With the line containing "nose: (215, 289)" as the first line and the last line of the records as the final one, reproduce that range exactly.

*** Opening STORED DATA ***

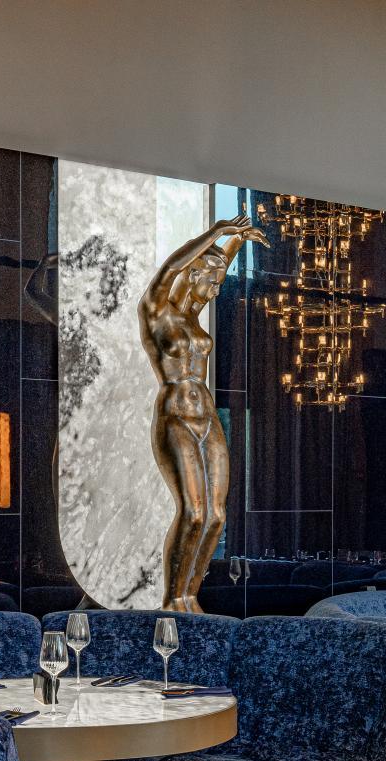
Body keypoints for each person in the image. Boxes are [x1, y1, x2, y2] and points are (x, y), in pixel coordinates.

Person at [139, 213, 269, 612]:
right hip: (176, 416)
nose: (215, 289)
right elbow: (169, 270)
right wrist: (216, 232)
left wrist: (238, 242)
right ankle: (172, 598)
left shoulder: (194, 316)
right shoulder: (155, 310)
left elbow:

*** Closing STORED DATA ***

- [REPLY]
nose: (215, 289)
right elbow: (169, 270)
right wrist: (216, 232)
left wrist: (238, 242)
right ankle: (172, 598)
left shoulder: (194, 316)
right shoulder: (155, 310)
left elbow:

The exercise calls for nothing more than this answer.